As part of its strategic plans to strengthen the acceptability of its new brand name and deepen the influence of the brand in the market, 9mobile, (formerly Etisalat), plans to hire a new Adverting and Public Relations firms to handle its PR brief. The business currently resides with Chain Reactions, a Lagos based PR firm.

According to a source within the company, the decision became necessary following the new development in the company and the need to breathe a new life into the brand. The source however stated that the plan has nothing to do with the performance of the existing agencies on the account.

‘’It is natural for businesses to review their activities and with the latest development at 9mobile, especially as it concerns its restructuring and rebranding, we think it is strategic for us to look for new ways through which we can further entrench the brand in the market. In fairness, all our existing partners, including Public Relations and creative agencies have performed wonderfully well but the decision becomes necessary to refresh the brand,’’ the source told THISDAY.

Etisalat, as it was formerly known was established in 2008 as a private company, by Emerging Markets Telecommunication Services (EMTS), and owned by Mubadala and Etisalat Group. In 2011, the company launched a super-fast broadband network to the Nigerian population. All along, everything was believed to be alright with the company until recently when it found itself in a financial mess, following its inability to fulfill financial obligation to its former partner.

At its entry point nine years ago, Etisalat had engaged C&F Public Relations, perhaps because of the fantastic work the Nn’emeka Maduegbuna’s agency did on the MTN brand when it was first launched in Nigeria. Few years later, the account moved to The Quadrant Company after a keenly contested pitch that involved the agency and others.

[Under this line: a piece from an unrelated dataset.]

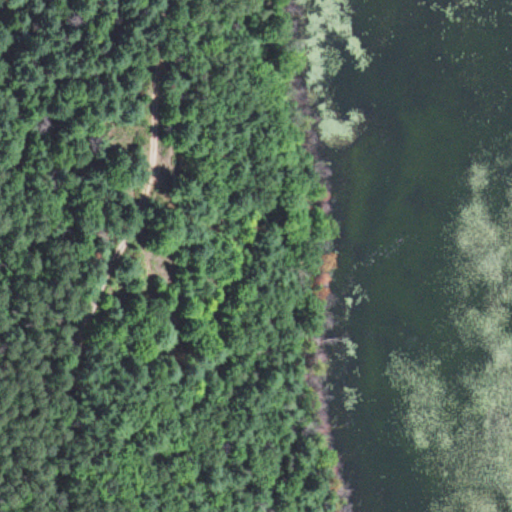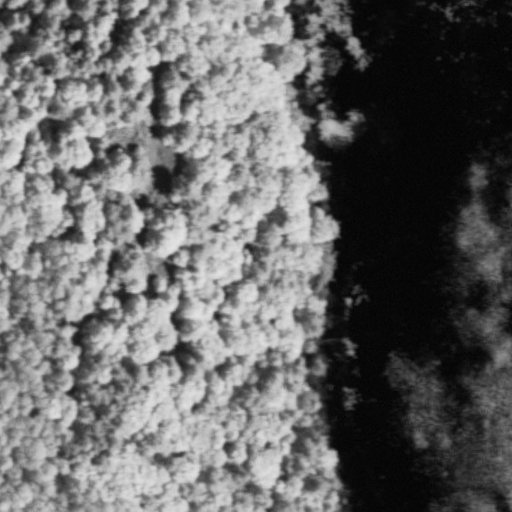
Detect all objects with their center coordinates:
road: (110, 258)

For its Advertising business, the telecom company, at the beginning, worked with 141 worldwide but later gave part of the business to Centerspread Grey. Few years ago, Centrespread pulled out of the business and a substantial part moved to X3M Ideas, led by Steve Babaeko. For Babaeko, it was considered a familiar terrain, having worked on the account while serving as Creative Director at 141 Worldwide.

However, since the news filtered in, not a few analysts have condemned the timing of the proposed pitch because of the imminent transition and need for new investors. To those who share this sentiment, the company ought to continue with the existing agencies, who understand the heritage of the brand.

However, to another school of thought, the decision to change hands can be described as the best option. According to the Chief Executive Officer of GO Media Ideas, Mr. Gani Olowu, ‘’Since there have been change in management and identity, it is natural for this to cascade to other areas of the brand management and marketing. Besides, we should not rule out the place of emotional connection between the brand and its stakeholders and this will influence a lot of things,’’ he said.